In this instance, she has given us Nat and we see her grow immeasurably as she is faced not only with having to deal with an issue that may not have reared its ugly head had she not taken the time to move away from all that is familiar to her but also the way in which she gets involved in assisting the school to overcome the threat of closure.

Child characters can also be a challenge to write effectively and I think I’ve said before in one of my reviews that not all authors get this right – Fiona, however, does this with ease which makes it quite obvious that she has been influenced by children she knows. She develops Billy realistically by giving him some great page time that showcases his innocence, impulsivity and intelligence and I became so attached to him that, like Nat, I wanted to shelter him from any further hurt – Billy truly stole my heart!

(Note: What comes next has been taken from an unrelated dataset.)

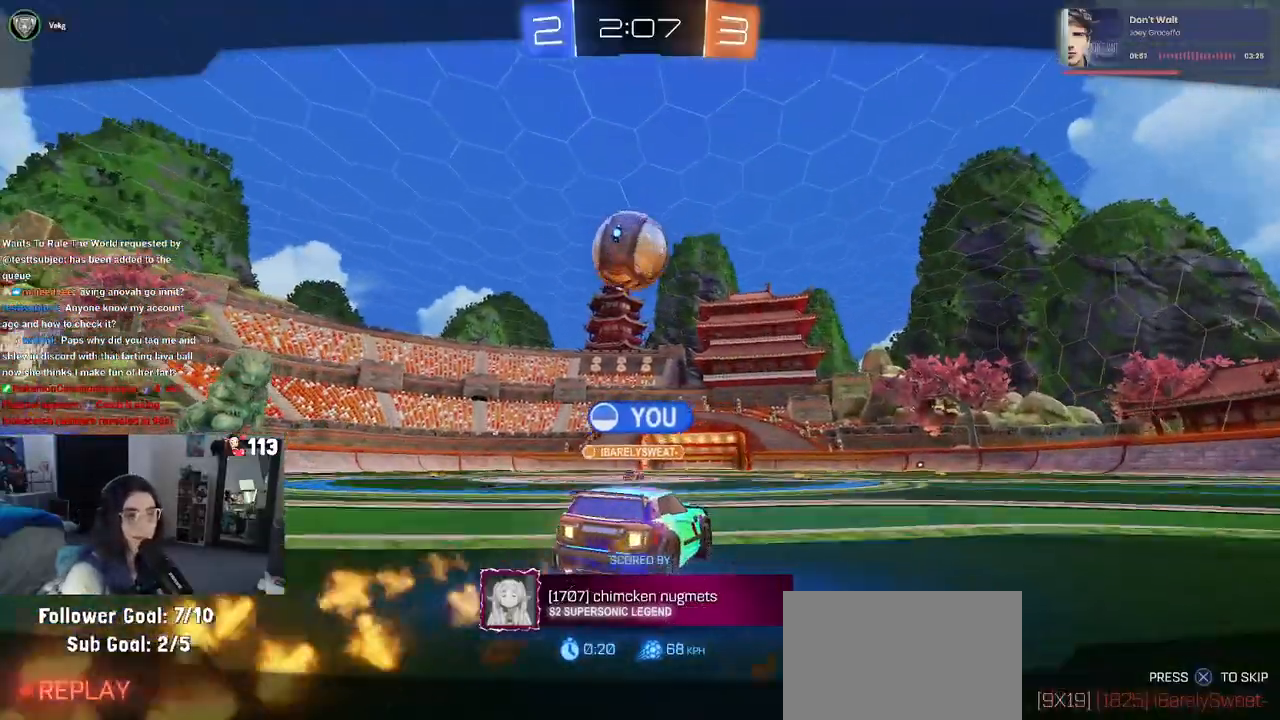
{"buttons": ["CROSS"], "left_stick": "center", "right_stick": "center", "events": [[67, "CROSS", "down"], [183, "CROSS", "up"], [250, "CROSS", "down"], [400, "CROSS", "up"], [483, "CROSS", "down"]]}
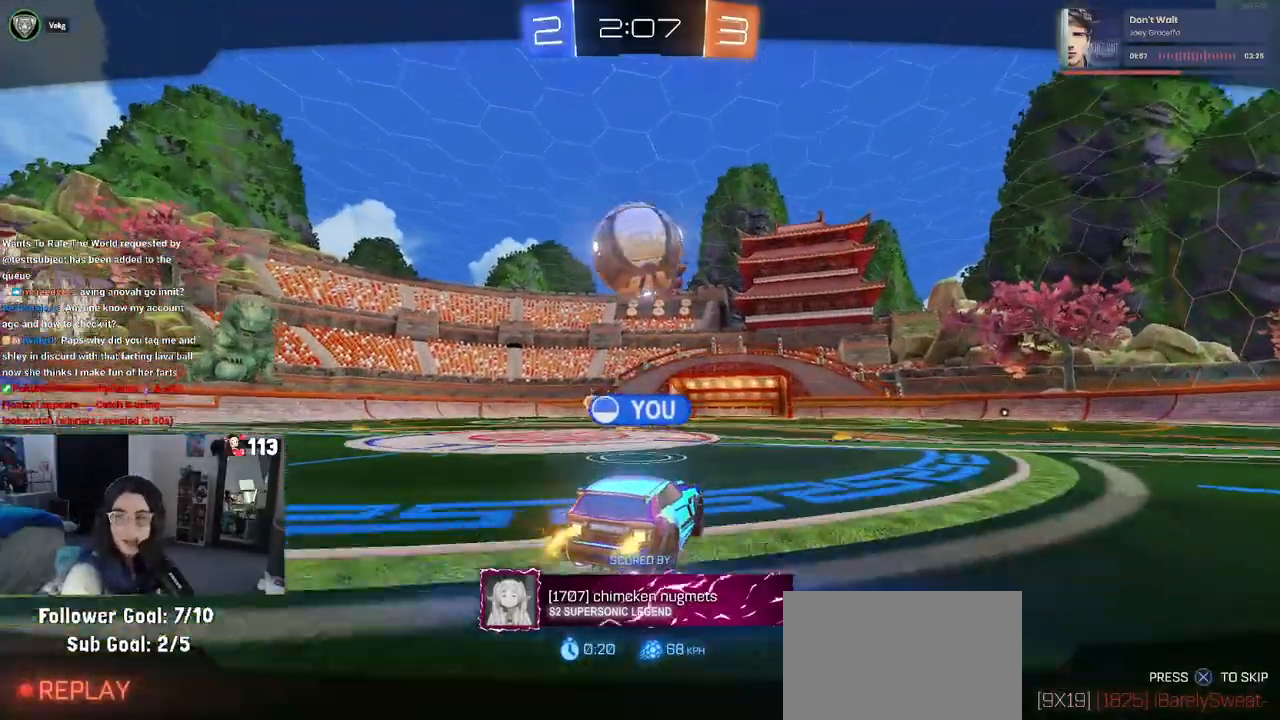
{"buttons": ["CROSS"], "left_stick": "center", "right_stick": "center", "events": [[133, "CROSS", "up"], [200, "CROSS", "down"], [317, "CROSS", "up"], [400, "CROSS", "down"]]}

Another aspect that Fiona does well is that of setting. She is one of those authors whose writing makes me want to visit the towns she populates because she does such a great job of transporting this reviewer directly into her story right from the first page. As she explores the issues that plague not only our regional farming communities, but the broader ones that plague society in general, she deftly balances her stories to include her vast knowledge of farming practices as well as the sights, sounds and smells of small town country life.

A talented author, whose books always leave a smile on my face, Fiona has once again penned a heart-warming story with endearing characters, giving us a story about how sometimes we need to risk it all to find out exactly where we belong.

Whilst a rural romance at heart, this one will emphasise just how subtle domestic abuse can in fact be and Fiona’s fans will no doubt enjoy sinking their proverbial teeth into it. For those of you who are new to her writing, The Saddler Boys would be a great place to start.

I wish to thank the publisher, Penguin Australia, for providing me with a hard copy for review.

About the Author

Fiona Palmer lives in the tiny rural town of Pingaring in Western Australia, three and a half hours south-east of Perth.

She discovered Danielle Steel at the age of eleven, and has now written her own brand of rural romance.

Fiona has attended romance writers' groups and received an Australian Society of Authors mentorship for her first novel, The Family Farm.

She has extensive farming experience, does the local mail run, and was a speedway-racing driver for seven years.

Fiona spends her days writing, working as a farm hand, helping out in the community and looking after her two children.